Jawablah pertanyaan berikut berdasarkan tulisan tentang lampu jalan di pasarcidu:
(a) Lampu jenis apa yang dipasang di tiang itu?
(b) Pada tangkai apa lampu itu dipasang?
(c) Siapa saja yang ramai berkumpul di bawah lampu itu selama beberapa malam?
------ KUTIPAN BACAAN ------
Tuesday, March 03, 2009

Lampu dan Ketelanjangan Kami


Sebuah petang, di pasarcidu, aku tiba-tiba dilanda rasa yang janggal. seperti rasa terkepung. seakan terjebak pada sesuatu. tersudut. perasaan telanjang dan tak berdaya. aku diam dan menyadari kalau di simpang 3 tengah pasarcidu, ada lagi sebuah benda aneh yang menggantung lekat di tiang. sebuah lampu jalan. lampu pijar neon. pijarnya putih angkuh melayang. seseorang entah siapa memasangnya beberapa hari yang lalu, tepat di tangkai sisa lampu merkuri sebelumnya.

Dan sudah beberapa malam, anak-anak dan sebagian penghuni pasarcidu di sekitar simpang 3 tengah, ramai berkumpul di bawah lampu itu. berbincang. lebih ramai dari sebelumnya. seperti berdiang mencari hangat harapan. sebelum mereka sadar, betapa pijar lampu akan kembali menyadarkan mereka semua kenyataan yang mengitari mereka setiap hari. menyadarkan sudut-sudut yang semula disembunyikan bayangan, disembunyikan malam. lalu lampu itu kembali mengasingkan mereka. mengasingkan kami.
------ DATA DITAMPILKAN ------
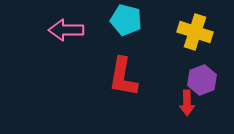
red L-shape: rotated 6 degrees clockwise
------
**HASIL TUGAS**
(a) Lampu pijar neon dengan pijar putih.
(b) Pada tangkai sisa lampu merkuri sebelumnya.
(c) Anak-anak dan sebagian penghuni pasarcidu di sekitar simpang 3 tengah.